_TEXTO EXTRAÍDO_:
Un descubrimiento inesperado

Según cuenta la leyenda, el descubrimiento de las neuronas espejo fue un caso de serendipia, término con el que se conocen esos encuentros afortunados y casuales que supuestamente jalonan la historia de la ciencia. Pero la verdad es que no fue fruto solamente del azar.1
Todo comenzó a finales de la década de 1980, a partir de la curiosidad de unos investigadores italianos que estudiaban un sistema neuronal que despertó y sigue despertando mucho interés en el mundo científico: el sistema motor. Tradicionalmente, este sistema se entendía como un grupo de áreas cerebrales que actuaban de manera conjunta para desencadenar movimientos musculares. Se consideraba que estas áreas, vinculadas al control y la ejecución de movimientos, eran tanto anatómica como funcionalmente independientes de las áreas sensoriales (vista, tacto, audición, gusto, olfato), aunque se comunicaban entre sí a través de unas fibras asociativas. Sin embargo, no se tenía una idea clara acerca de cómo se producía la interacción entre estos dos sistemas que permitía integrar la información de cada uno de ellos, algo imprescindible para explicar comportamientos tan cotidianos como calibrar el movimiento de la mano dirigido a alcanzar un vaso que vemos a una distancia determinada.

[Datos de estimación de pose relativa]
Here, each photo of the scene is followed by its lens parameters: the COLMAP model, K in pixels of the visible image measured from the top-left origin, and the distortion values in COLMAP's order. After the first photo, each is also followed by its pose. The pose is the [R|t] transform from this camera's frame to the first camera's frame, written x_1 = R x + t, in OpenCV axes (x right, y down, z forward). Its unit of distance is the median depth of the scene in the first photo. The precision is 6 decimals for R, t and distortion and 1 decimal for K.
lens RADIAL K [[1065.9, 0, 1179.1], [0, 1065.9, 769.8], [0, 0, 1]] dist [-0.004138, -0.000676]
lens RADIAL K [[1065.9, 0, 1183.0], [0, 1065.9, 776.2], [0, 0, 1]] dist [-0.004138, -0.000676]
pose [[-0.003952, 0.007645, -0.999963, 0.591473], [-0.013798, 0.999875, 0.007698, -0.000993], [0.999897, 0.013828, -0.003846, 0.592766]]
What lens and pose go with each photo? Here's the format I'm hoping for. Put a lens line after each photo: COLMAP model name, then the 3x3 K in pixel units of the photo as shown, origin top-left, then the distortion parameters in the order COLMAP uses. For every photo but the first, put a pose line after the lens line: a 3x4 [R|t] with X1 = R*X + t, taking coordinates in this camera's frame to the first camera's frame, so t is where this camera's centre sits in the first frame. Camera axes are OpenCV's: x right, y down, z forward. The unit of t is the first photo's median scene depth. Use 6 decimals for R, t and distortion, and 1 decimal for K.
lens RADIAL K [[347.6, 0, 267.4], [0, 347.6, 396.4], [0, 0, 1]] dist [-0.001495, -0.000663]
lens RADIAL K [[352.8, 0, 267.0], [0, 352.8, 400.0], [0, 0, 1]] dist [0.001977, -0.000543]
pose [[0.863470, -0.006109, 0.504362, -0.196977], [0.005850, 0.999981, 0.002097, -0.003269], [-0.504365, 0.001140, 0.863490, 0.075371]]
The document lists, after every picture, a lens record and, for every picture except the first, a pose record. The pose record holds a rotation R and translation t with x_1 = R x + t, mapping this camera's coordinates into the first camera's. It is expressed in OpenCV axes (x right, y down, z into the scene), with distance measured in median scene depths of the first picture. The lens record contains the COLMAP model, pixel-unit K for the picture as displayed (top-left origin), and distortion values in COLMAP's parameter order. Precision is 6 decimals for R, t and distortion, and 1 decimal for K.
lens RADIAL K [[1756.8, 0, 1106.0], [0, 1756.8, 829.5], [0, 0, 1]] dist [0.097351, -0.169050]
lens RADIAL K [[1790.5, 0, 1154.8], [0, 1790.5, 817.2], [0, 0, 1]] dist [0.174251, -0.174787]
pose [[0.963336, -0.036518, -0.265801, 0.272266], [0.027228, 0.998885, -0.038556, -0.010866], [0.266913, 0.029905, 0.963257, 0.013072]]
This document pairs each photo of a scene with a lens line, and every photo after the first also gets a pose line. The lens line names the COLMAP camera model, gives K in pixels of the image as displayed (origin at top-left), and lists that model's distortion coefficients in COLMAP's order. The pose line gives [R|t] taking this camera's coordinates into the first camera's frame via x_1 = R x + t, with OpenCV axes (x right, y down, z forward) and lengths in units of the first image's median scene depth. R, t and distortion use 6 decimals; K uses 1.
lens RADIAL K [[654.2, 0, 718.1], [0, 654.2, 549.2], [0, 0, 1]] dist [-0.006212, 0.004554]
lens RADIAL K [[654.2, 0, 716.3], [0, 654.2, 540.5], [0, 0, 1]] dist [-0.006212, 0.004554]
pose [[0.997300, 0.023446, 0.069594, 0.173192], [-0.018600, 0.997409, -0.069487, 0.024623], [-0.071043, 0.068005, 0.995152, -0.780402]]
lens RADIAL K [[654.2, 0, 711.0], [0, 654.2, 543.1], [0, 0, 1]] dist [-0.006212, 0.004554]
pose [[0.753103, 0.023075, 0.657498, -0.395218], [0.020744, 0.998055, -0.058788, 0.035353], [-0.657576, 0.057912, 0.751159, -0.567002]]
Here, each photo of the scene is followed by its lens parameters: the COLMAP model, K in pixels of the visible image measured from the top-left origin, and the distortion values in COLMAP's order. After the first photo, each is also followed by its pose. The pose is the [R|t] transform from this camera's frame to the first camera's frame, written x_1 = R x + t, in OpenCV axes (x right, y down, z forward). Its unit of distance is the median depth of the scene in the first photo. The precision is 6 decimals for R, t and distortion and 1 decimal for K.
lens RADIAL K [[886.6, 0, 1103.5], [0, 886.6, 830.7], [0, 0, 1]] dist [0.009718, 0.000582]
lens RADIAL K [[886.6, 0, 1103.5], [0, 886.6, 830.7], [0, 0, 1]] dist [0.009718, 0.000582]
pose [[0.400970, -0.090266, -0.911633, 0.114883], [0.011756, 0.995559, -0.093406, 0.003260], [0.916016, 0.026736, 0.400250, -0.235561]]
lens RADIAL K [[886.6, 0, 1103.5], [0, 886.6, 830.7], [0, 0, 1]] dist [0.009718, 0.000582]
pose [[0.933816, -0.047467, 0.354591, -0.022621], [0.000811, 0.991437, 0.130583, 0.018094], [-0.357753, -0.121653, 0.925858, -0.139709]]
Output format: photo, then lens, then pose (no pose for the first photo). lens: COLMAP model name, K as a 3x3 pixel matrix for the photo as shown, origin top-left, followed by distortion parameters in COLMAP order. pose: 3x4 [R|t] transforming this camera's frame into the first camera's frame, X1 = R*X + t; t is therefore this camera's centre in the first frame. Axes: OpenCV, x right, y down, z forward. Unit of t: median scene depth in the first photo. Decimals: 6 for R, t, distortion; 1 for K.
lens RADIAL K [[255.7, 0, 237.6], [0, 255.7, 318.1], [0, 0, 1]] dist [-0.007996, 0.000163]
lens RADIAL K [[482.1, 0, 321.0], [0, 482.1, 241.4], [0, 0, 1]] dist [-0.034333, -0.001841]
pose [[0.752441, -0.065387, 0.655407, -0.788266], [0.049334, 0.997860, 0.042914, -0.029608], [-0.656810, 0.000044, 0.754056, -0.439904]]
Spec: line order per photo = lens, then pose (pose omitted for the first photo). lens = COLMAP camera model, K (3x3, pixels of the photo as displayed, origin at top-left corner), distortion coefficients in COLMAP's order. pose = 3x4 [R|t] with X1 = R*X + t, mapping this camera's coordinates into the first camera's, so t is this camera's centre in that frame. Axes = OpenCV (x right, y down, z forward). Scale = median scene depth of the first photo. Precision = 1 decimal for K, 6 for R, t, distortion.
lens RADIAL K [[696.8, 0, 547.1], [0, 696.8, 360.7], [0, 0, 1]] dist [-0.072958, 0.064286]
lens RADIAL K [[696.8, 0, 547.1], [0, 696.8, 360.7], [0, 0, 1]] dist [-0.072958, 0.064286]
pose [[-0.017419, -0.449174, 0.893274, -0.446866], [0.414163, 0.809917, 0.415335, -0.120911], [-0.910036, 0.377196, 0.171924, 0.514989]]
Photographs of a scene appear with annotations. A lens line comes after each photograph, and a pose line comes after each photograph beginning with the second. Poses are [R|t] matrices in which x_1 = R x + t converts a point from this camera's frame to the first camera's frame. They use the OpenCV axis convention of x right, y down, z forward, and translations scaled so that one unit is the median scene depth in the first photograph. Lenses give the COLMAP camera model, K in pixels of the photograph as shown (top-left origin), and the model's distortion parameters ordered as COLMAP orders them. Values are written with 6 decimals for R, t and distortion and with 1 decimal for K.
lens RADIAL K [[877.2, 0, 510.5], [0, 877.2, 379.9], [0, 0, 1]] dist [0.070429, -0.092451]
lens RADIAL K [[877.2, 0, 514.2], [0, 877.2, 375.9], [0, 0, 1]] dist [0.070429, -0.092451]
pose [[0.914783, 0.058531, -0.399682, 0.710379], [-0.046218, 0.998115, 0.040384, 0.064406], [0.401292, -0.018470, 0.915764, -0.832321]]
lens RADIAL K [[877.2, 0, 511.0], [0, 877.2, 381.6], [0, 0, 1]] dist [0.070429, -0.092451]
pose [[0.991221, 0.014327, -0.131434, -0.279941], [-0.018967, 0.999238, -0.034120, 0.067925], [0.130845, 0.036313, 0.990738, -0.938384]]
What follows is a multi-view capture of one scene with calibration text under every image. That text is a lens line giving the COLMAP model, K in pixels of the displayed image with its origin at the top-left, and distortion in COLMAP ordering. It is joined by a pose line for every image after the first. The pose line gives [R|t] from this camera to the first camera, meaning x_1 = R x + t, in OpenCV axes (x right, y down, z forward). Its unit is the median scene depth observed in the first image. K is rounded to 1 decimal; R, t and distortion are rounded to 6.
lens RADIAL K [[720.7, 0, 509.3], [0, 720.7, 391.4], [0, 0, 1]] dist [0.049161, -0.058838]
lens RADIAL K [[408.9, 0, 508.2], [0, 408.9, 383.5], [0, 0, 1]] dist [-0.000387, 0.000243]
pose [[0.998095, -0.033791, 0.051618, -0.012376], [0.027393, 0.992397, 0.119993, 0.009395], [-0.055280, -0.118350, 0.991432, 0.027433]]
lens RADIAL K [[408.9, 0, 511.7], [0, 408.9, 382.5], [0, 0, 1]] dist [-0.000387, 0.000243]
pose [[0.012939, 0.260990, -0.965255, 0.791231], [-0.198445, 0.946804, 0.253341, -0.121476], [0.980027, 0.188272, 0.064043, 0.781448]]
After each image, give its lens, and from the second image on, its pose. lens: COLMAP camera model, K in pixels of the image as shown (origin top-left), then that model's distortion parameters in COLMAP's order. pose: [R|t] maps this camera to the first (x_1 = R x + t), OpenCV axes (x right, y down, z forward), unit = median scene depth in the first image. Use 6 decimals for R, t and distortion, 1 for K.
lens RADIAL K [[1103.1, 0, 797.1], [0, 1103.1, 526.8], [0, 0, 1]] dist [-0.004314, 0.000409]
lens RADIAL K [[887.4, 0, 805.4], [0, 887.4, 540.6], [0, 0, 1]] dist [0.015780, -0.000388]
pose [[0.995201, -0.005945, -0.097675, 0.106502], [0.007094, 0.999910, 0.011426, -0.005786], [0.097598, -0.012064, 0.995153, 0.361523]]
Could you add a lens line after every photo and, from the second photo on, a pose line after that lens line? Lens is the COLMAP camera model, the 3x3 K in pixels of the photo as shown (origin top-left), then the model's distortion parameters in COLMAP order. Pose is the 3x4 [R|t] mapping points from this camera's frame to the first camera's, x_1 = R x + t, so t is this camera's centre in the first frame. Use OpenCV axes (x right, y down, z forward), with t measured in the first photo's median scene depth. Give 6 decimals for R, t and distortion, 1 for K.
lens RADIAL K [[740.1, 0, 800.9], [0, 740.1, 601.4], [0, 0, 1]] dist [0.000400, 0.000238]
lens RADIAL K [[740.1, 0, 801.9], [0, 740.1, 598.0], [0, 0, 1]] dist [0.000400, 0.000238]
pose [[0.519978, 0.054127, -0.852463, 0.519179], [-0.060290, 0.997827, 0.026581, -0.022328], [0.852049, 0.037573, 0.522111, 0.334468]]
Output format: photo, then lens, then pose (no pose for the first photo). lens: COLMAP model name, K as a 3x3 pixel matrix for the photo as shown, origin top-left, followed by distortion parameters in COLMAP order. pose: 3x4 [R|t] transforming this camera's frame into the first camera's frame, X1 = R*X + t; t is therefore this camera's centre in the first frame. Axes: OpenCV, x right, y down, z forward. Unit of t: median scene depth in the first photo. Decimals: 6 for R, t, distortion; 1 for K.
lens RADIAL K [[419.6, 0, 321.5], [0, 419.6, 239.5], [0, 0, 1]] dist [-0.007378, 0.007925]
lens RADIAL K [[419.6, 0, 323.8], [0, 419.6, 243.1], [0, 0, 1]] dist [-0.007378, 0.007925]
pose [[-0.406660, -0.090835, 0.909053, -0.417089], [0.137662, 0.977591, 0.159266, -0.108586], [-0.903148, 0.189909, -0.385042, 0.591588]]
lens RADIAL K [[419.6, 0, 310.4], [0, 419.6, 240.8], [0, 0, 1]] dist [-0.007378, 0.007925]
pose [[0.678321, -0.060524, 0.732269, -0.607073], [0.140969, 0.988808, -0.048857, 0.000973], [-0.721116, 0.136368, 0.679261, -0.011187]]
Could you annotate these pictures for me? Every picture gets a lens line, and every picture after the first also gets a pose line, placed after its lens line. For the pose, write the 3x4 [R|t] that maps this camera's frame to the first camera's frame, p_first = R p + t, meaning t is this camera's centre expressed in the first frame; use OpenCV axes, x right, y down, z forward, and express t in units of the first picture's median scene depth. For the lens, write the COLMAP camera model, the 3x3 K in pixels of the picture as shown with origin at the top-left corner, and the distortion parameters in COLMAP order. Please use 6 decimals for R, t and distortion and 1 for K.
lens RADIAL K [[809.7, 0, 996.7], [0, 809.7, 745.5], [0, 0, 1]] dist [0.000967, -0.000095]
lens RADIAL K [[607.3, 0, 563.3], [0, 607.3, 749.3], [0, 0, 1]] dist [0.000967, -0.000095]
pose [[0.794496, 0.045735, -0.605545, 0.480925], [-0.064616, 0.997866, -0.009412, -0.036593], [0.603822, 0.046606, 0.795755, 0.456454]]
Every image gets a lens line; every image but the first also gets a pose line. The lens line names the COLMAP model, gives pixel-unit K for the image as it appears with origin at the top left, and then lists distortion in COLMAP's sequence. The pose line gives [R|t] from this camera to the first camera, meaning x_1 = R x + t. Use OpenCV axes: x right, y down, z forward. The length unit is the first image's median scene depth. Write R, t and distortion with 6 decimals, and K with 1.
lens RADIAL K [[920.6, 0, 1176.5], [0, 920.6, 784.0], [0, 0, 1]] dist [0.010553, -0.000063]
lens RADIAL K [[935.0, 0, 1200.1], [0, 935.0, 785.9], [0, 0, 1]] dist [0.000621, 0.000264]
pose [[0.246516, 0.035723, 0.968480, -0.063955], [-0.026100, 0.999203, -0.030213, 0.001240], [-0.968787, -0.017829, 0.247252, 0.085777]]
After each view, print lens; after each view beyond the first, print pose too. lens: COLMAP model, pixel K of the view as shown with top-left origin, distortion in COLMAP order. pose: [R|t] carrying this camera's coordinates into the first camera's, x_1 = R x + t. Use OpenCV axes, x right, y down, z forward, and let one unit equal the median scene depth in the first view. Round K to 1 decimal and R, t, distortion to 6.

_CONSIGNA_:
Contesta brevemente, según el texto sobre el descubrimiento de las neuronas espejo:
1. ¿Con qué término se conocen los encuentros afortunados y casuales de la historia de la ciencia?
2. ¿De qué nacionalidad eran los investigadores que estudiaban el sistema motor?
3. ¿A través de qué se comunicaban las áreas motoras con las sensoriales?
Las líneas no guardan ninguna relación con el texto.

_RESPUESTA ESCRITA_:
1. Serendipia.
2. Italianos.
3. A través de unas fibras asociativas.